The new project is part of the artist’s research around traditional agriculture and, more recently, on food production closely connected to the concept of cultivation. Through a new cycle of sculptures, Luca Francesconi proceeds with an analysis on the theme of gender identity, focusing the attention on the exposure to phytosanitary treatments that humans have tested in recent years.
However, if on one hand synthetic molecules have exponentially multiplied crop yields, shaping the contemporary idea of “food overproduction,” on the other hand for the first time in history we are starting to question the long-term effects of chemistry in agriculture.
The identification of Endocrine disruptors1, known as the active ingredients present in agricultural treatments that can change the production of hormones and hence the “normal” sexual development in complex organisms2, has gradually caused a modification of human metabolism initiated by the agro-pharmaceutical industry.
This “interference,” when applied to predisposed individuals, has an effective role in the redefinition of gender identity. Today we are organisms with a modified biological rhythm and, ironically, we could define ourselves no longer as men, women, or even hybrid entities, but as transsexuals in the most technical and anti-rhetorical meaning of the term.

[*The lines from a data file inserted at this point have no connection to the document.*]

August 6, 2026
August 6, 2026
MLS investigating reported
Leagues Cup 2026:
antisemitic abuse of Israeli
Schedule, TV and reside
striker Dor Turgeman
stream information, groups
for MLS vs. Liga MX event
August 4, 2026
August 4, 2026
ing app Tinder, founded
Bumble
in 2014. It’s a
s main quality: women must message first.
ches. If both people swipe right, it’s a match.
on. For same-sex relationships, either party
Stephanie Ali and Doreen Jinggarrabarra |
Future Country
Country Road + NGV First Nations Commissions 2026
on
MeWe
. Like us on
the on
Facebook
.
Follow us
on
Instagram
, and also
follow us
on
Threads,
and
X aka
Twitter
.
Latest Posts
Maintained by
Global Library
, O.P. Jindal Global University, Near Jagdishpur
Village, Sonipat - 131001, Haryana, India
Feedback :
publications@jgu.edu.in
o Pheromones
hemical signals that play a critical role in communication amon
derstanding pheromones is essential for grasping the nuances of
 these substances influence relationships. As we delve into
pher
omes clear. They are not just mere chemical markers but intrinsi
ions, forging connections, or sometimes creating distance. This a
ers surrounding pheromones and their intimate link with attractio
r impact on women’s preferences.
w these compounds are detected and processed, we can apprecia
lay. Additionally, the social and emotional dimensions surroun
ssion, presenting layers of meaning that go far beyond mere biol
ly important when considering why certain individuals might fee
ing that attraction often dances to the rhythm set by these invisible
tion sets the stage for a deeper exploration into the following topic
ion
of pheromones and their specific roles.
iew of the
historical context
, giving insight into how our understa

At the same time, sterility is setting up to be a significant problem in the Western world, and the social motivations alone are not sufficient to explain the impressive population growth imbalance on the planet. Once again, this difference resembles witchcraft. More likely, the real reasons for these changes are in the exposure to mutagenic agents, which are modifying the chemical structure of our bodies, working on human biology itself.
In this new project, Luca Francesconi’s analysis avoids a simplistic demonization of scientific progress and a utopian “return to the past.” The artist’s investigation, starting from the ground-up, does not want to be a laboratory experiment aimed to reach an objective and universal conclusion. Instead, questioning eschatological faith in the progress, Francesconi tries to show the complexities and contradictions generated by the transposition of agricultural and food models in an “other” context.